Thymulin and serum thymic factor are two states of the same molecule. Serum thymic factor — FTS, facteur thymique sérique — is the original name, given to the peptide isolated from serum before its metal dependence was understood [1]. When investigators showed that the biologically active form carried a bound zinc ion, they coined the name thymulin for that zinc-bound active complex (FTS-Zn) [1].

So the serum thymic factor (FTS) is the broader peptide identity, and thymulin is specifically its active, zinc-loaded form. The zinc-free chain is sometimes called apothymulin; it is biologically inactive. Keeping these names straight matters, because older papers use FTS where newer ones use thymulin for the same nonapeptide [1][2].

The conformational switch

Zinc does not merely sit beside thymulin — it shapes it. Nuclear magnetic resonance work shows that zinc binding induces a specific three-dimensional conformation in the nonapeptide, and the zinc-free apopeptide does not adopt that active conformation [2]. Activity depends on the metal bound in an equimolecular (1:1) ratio [1][2].

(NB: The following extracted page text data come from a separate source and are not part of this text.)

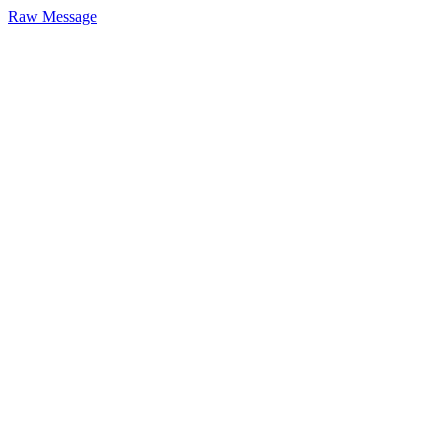
Raw Message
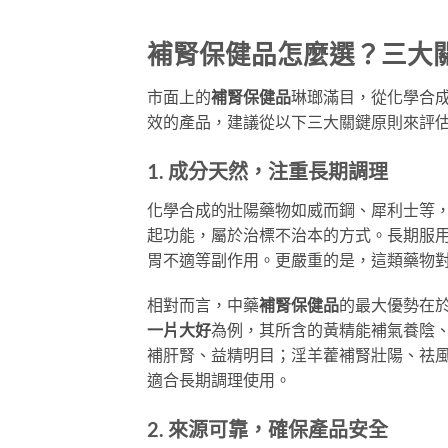
補腎保健品怎麼選？三大
市面上的
補腎保健品
琳瑯滿目，從化學合
效的產品，建議從以下三大關鍵原則來評
1. 成分天然，注重長期調理
化學合成的壯陽藥物如威而鋼、犀利士等
起功能，屬於治標不治本的方式。長期服
胃不適等副作用。更嚴重的是，這類藥物
相對而言，中藥
補腎保健品
的最大優勢在
一片大好
為例，其所含的黃精能補氣養陰
補肝腎、益精明目；淫羊藿補腎壯陽、祛
適合長期調理使用。
2. 來源可靠，確保產品安全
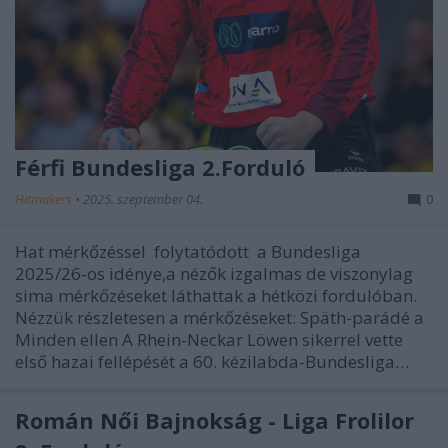
Férfi Bundesliga 2.Forduló
Hitmakers
•
2025. szeptember 04.
0
Hat mérkőzéssel folytatódott a Bundesliga
2025/26-os idénye,a nézők izgalmas de viszonylag
sima mérkőzéseket láthattak a hétközi fordulóban.
Nézzük részletesen a mérkőzéseket: Späth-parádé a
Minden ellen A Rhein-Neckar Löwen sikerrel vette
első hazai fellépését a 60. kézilabda-Bundesliga…
Román Női Bajnokság - Liga Frolilor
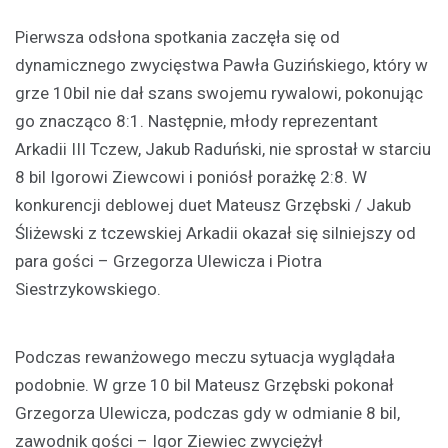
Pierwsza odsłona spotkania zaczęła się od
dynamicznego zwycięstwa Pawła Guzińskiego, który w
grze 10bil nie dał szans swojemu rywalowi, pokonując
go znacząco 8:1. Następnie, młody reprezentant
Arkadii III Tczew, Jakub Raduński, nie sprostał w starciu
8 bil Igorowi Ziewcowi i poniósł porażkę 2:8. W
konkurencji deblowej duet Mateusz Grzębski / Jakub
Śliżewski z tczewskiej Arkadii okazał się silniejszy od
para gości – Grzegorza Ulewicza i Piotra
Siestrzykowskiego.
Podczas rewanżowego meczu sytuacja wyglądała
podobnie. W grze 10 bil Mateusz Grzębski pokonał
Grzegorza Ulewicza, podczas gdy w odmianie 8 bil,
zawodnik gości – Igor Ziewiec zwyciężył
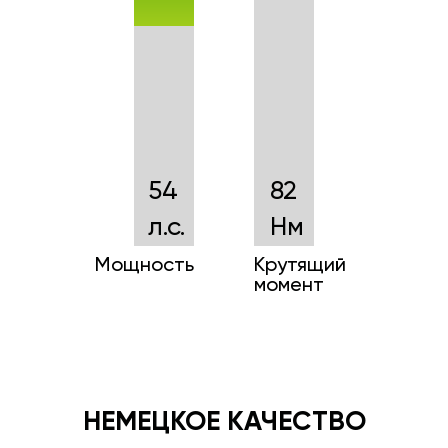
54
82
л.с.
Нм
Мощность
Крутящий
момент
НЕМЕЦКОЕ КАЧЕСТВО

This is why thymulin is classed as a metallopeptide. The bound zinc ion is a structural determinant of function, not an optional accessory. The practical consequence is direct: anything that removes or sequesters the zinc removes the activity. Elevated metallothionein — zinc-binding proteins that rise in aging — can sequester zinc and reduce thymulin activation, one proposed link between zinc status and age-related decline in thymulin activity [2].

The rosette-assay evidence

The zinc requirement was demonstrated by chelation and repletion. Treating serum thymic factor with the chelator Chelex 100 abolished its biological activity in the rosette assay, a classical immunological bioassay historically used to measure FTS/thymulin activity; activity was restored by zinc salts, and, to a lesser extent, by certain other metals, with a 1:1 metal-to-peptide molar ratio giving optimal activation [1]. Atomic absorption spectrometry confirmed the bound metal [1].

That single chelation–repletion experiment is the empirical foundation of the whole zinc-thymulin story: strip the metal, lose the function; restore the metal, restore the function. It is what justified naming the zinc-bound form as a distinct, active species [1].

Serum thymulin as a zinc-status indicator in humans

The zinc dependence is measurable in people. In three models of mild human zinc deficiency — two dietary-restriction volunteers and adults with and without sickle-cell anemia — serum thymulin activity was decreased despite normal plasma zinc and was corrected by in-vivo and in-vitro zinc supplementation, alongside reversible shifts in T-cell subsets and IL-2 activity [3]. Because plasma zinc can read normal in mild deficiency, serum thymulin activity served as a more sensitive functional indicator of zinc status [2][3].

This human finding is one of the most firmly established in the thymulin literature, and it is a finding about zinc status and thymulin activity — not a treatment claim. It also illustrates the interpretive challenge the field flags repeatedly: because activity is strictly zinc-dependent, thymulin-specific outcomes are entangled with zinc availability [2].

Why does thymulin need zinc to work?

Zinc binding in a 1:1 ratio creates the specific three-dimensional conformation required for biological activity [2]. Chelating the zinc abolishes activity in the rosette assay, and adding zinc back restores it [1]. The zinc-free apopeptide is inactive; the metal is a structural determinant of the active shape, not an external cofactor acting at a distance.

Is thymulin the same as serum thymic factor (FTS)?

They are two states of the same peptide. FTS (facteur thymique sérique) is the original name for the serum-isolated nonapeptide; thymulin is the name coined for its biologically active, zinc-bound form (FTS-Zn) [1]. The zinc-free form is inactive, and the zinc-bound form is thymulin — same chain, different metal state [1][2].